Since 1991, Radio France has been organising the Presences festival of contemporary music: several hundred new scores have been heard (a third of them world premieres), and the festival is also characterised by a series of portraits of composers from the late 20th century.
This CD, along with another volume devoted to Kaija Saariaho, marks a new stage of the Presences festival, which is extending its activities to include discs.
Tonal versus atonal, consonant versus dissonant, neo-classical versus serial, reactionary versus avant-garde, those who mourn a dreamed-of golden age versus those who claim to embody the meaning of history, Landowski versus Boulez, the list goes on and on. These binary and caricatured oppositions have fuelled a debate that has dominated the 20th century, and which is still sometimes in turmoil today.
In this context, we are struck by the emergence of spectral music, of which Tristan Murail is one of the initiators and most brilliant exponents. Spectral music proved that history could emerge from this sterile debate, that new territories of sound and harmony existed, that consonances were possible without being part of a backward-looking approach --in short, that composers could move forward, continuing to invent, without having to resort to historically exhausted systems, such as those of tonal music or serial music.

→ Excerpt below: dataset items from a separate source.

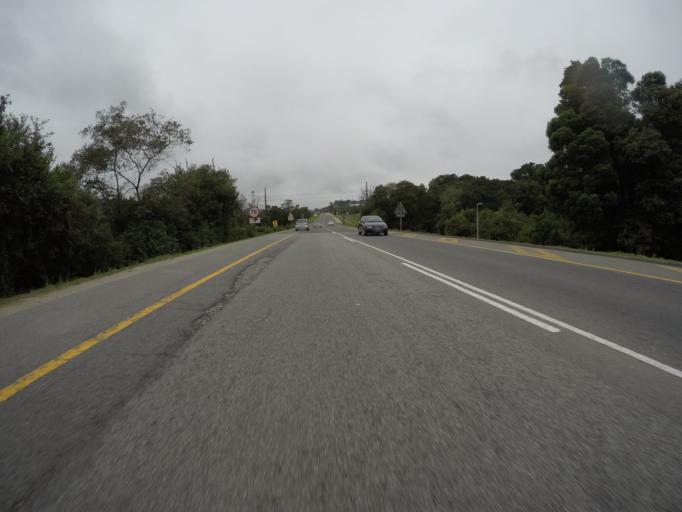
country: ZA
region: Western Cape
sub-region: Eden District Municipality
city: Knysna
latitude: -34.0415
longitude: 23.0777
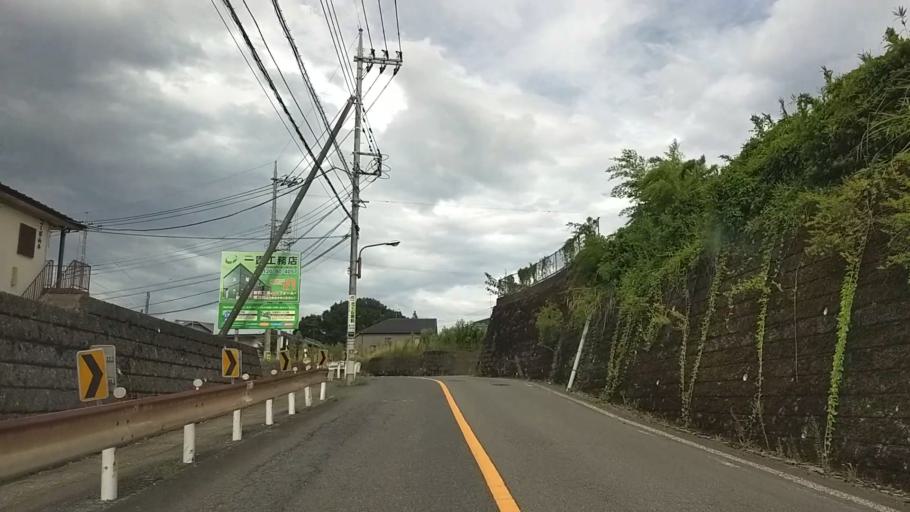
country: JP
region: Tokyo
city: Hachioji
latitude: 35.6429
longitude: 139.3476
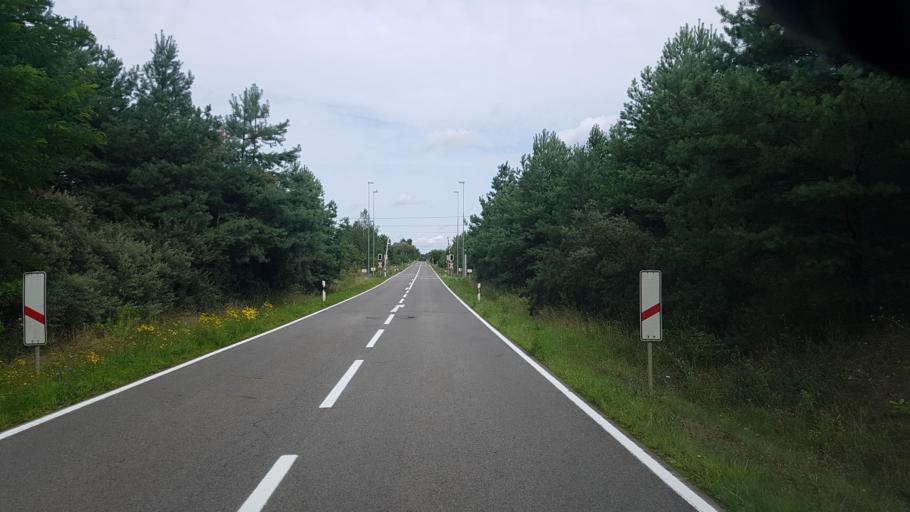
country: DE
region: Brandenburg
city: Spremberg
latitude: 51.6077
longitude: 14.3419
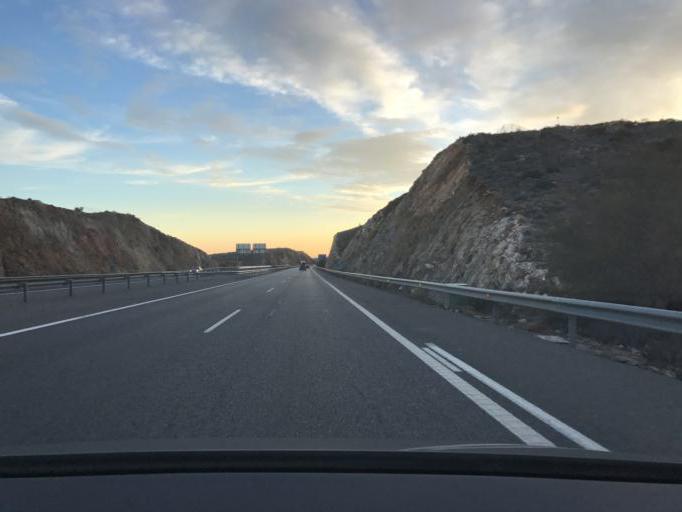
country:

The advent of spectral music was a major turning point in the great history of music, and its scope is such that its concepts, vocabulary (spectrum, fusion, partials, transients, inharmonics, etc.), writing principles and approach to sound and time have spread throughout the world and over several generations.
Few composers today have not been influenced in one way or another by spectral music. From George Benjamin to Kaija Saariaho, from Jonathan Harvey to Fausto Romitelli, via Philippe Hurel, Marc-Andre Dalbavie and Magnus Lindberg, spectral music and its concepts are everywhere.